* [BRIEF]:
Copy the source text from the data below line for line, and leave out the pictures.

* [RECORDS]:
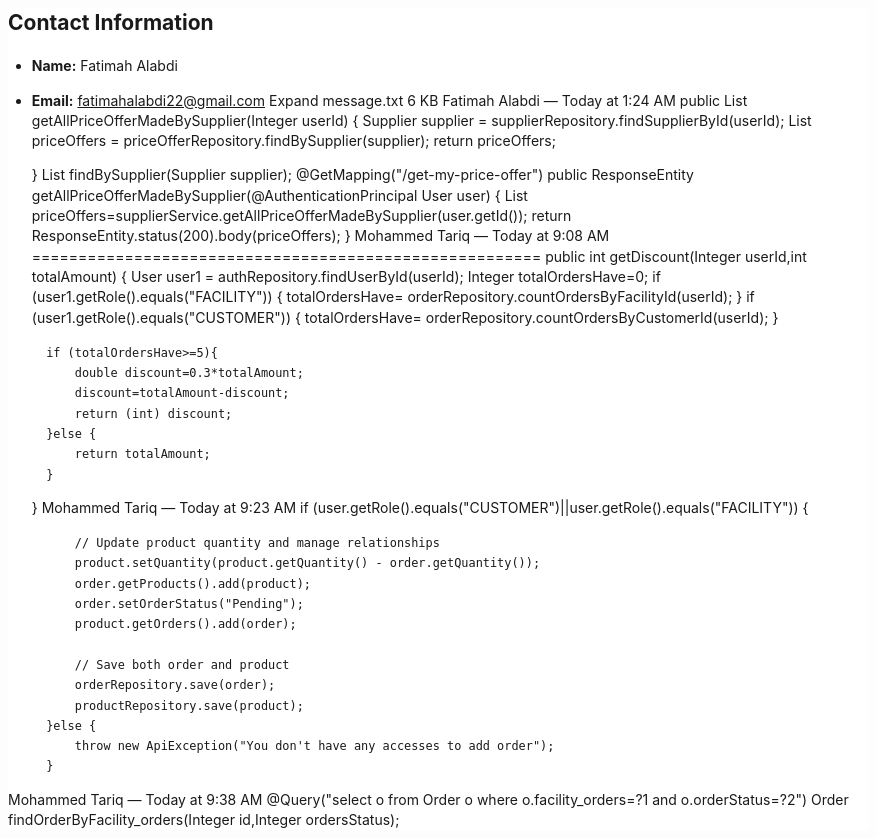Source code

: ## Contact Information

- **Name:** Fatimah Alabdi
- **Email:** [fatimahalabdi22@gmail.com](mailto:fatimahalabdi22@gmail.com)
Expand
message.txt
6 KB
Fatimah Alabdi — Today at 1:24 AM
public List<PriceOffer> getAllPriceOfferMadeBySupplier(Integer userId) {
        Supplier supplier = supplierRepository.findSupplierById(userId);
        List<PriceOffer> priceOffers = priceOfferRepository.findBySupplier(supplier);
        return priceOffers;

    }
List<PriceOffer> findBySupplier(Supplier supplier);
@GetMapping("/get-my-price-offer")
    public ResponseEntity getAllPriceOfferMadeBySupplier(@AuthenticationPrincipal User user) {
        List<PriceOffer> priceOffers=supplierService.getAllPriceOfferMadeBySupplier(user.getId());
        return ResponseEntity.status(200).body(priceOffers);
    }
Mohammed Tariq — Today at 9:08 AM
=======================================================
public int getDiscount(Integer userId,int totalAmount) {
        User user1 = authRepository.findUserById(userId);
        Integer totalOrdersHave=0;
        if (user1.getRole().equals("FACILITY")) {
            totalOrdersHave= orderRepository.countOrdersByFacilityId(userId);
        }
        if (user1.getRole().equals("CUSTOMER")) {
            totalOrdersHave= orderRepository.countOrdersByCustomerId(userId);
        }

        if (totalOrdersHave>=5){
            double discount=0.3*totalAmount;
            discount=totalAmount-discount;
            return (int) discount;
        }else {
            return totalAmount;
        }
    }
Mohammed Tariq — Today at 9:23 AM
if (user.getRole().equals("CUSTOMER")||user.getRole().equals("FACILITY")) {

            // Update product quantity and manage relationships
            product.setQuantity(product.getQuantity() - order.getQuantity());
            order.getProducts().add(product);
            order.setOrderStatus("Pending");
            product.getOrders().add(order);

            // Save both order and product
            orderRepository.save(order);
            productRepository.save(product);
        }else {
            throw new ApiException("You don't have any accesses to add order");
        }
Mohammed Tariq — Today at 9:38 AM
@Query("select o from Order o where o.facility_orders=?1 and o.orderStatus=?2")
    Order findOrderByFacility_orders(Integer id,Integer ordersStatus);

* [SOLUTION TO THIS TASK]:
Source code

: ## Contact Information

- **Name:** Fatimah Alabdi
- **Email:** [fatimahalabdi22@gmail.com](mailto:fatimahalabdi22@gmail.com)
Expand
message.txt
6 KB
Fatimah Alabdi — Today at 1:24 AM
public List<PriceOffer> getAllPriceOfferMadeBySupplier(Integer userId) {
        Supplier supplier = supplierRepository.findSupplierById(userId);
        List<PriceOffer> priceOffers = priceOfferRepository.findBySupplier(supplier);
        return priceOffers;

    }
List<PriceOffer> findBySupplier(Supplier supplier);
@GetMapping("/get-my-price-offer")
    public ResponseEntity getAllPriceOfferMadeBySupplier(@AuthenticationPrincipal User user) {
        List<PriceOffer> priceOffers=supplierService.getAllPriceOfferMadeBySupplier(user.getId());
        return ResponseEntity.status(200).body(priceOffers);
    }
Mohammed Tariq — Today at 9:08 AM
=======================================================
public int getDiscount(Integer userId,int totalAmount) {
        User user1 = authRepository.findUserById(userId);
        Integer totalOrdersHave=0;
        if (user1.getRole().equals("FACILITY")) {
            totalOrdersHave= orderRepository.countOrdersByFacilityId(userId);
        }
        if (user1.getRole().equals("CUSTOMER")) {
            totalOrdersHave= orderRepository.countOrdersByCustomerId(userId);
        }

        if (totalOrdersHave>=5){
            double discount=0.3*totalAmount;
            discount=totalAmount-discount;
            return (int) discount;
        }else {
            return totalAmount;
        }
    }
Mohammed Tariq — Today at 9:23 AM
if (user.getRole().equals("CUSTOMER")||user.getRole().equals("FACILITY")) {

            // Update product quantity and manage relationships
            product.setQuantity(product.getQuantity() - order.getQuantity());
            order.getProducts().add(product);
            order.setOrderStatus("Pending");
            product.getOrders().add(order);

            // Save both order and product
            orderRepository.save(order);
            productRepository.save(product);
        }else {
            throw new ApiException("You don't have any accesses to add order");
        }
Mohammed Tariq — Today at 9:38 AM
@Query("select o from Order o where o.facility_orders=?1 and o.orderStatus=?2")
    Order findOrderByFacility_orders(Integer id,Integer ordersStatus);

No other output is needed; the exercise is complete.